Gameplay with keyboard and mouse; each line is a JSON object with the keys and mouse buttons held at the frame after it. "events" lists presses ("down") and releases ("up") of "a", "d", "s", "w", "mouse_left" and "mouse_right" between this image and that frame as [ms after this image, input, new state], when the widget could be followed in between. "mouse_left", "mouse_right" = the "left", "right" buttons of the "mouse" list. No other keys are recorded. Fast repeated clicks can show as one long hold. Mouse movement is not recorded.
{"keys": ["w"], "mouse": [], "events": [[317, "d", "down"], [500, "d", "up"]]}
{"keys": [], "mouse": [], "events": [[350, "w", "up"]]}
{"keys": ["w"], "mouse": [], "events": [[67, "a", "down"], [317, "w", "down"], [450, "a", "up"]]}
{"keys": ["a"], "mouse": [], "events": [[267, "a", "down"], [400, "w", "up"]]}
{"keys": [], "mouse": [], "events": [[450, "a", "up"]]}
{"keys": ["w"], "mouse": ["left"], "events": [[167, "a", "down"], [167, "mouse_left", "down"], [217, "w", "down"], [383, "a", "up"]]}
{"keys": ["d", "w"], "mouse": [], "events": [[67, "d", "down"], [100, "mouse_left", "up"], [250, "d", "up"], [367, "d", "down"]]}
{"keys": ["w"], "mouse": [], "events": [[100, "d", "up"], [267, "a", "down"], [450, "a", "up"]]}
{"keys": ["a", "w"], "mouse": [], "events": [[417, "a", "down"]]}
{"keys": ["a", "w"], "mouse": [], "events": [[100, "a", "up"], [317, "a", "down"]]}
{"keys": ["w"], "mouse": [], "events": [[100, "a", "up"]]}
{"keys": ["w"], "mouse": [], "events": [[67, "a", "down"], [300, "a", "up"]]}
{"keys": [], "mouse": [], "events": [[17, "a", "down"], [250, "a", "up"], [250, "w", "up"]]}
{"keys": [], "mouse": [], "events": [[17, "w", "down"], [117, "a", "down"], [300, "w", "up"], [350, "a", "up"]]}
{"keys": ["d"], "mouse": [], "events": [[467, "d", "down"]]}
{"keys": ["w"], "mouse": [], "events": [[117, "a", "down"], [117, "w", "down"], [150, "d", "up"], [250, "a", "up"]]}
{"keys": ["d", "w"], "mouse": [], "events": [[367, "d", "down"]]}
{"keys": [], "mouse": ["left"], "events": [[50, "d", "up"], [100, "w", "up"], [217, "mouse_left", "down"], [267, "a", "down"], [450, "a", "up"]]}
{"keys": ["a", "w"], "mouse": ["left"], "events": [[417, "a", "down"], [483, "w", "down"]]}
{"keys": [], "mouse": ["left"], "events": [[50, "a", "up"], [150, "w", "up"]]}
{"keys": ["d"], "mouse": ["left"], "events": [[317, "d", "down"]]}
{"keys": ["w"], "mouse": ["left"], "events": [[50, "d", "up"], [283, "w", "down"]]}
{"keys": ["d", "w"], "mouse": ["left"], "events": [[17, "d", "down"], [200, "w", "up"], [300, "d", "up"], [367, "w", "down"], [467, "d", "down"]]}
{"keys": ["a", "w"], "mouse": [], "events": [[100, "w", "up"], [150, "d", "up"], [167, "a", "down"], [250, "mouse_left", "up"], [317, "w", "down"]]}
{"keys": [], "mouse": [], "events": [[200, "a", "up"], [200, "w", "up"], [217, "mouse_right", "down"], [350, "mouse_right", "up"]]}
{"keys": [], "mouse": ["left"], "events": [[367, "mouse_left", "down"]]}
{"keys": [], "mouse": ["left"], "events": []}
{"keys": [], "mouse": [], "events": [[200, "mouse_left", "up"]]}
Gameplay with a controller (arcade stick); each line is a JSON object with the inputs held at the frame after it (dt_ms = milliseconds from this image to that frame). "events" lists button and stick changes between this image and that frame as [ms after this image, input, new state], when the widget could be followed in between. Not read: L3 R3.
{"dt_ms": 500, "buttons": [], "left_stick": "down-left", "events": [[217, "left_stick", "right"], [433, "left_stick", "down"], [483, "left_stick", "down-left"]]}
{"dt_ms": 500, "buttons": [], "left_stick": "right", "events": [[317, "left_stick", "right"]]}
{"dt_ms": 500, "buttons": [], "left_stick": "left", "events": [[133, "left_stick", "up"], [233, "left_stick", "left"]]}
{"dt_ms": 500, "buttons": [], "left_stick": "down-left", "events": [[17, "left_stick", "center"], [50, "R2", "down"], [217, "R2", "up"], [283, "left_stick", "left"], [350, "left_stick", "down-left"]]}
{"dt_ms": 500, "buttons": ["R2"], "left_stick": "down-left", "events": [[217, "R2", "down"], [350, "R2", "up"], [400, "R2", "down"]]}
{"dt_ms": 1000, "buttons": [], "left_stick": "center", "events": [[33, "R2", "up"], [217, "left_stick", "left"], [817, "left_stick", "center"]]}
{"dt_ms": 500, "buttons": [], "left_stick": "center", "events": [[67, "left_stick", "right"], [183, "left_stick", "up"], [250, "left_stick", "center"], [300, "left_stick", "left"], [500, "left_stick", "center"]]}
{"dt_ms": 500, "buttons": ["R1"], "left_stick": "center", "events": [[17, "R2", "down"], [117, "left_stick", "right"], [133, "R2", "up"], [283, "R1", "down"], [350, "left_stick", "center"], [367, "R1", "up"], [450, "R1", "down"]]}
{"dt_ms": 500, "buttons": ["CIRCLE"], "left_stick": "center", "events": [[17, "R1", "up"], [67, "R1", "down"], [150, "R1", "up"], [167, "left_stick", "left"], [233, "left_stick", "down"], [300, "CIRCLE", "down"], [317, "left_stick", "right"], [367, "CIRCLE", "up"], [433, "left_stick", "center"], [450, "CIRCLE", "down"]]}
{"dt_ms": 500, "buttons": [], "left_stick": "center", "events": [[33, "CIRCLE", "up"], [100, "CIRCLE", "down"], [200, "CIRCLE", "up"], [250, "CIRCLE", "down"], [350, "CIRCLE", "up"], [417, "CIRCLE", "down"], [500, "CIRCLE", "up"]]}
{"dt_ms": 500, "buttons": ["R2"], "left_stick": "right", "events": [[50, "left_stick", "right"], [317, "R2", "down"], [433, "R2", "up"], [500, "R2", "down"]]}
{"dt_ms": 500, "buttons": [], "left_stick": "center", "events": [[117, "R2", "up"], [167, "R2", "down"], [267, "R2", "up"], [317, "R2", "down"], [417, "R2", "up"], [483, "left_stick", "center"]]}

◇ ◇ ◇ ◇ ◇ ◇ ◇

— WORK ORDER —
Nothing but a number is expected here: how many lines above include the string "CIRCLE".

— YOUR SOLUTION —
2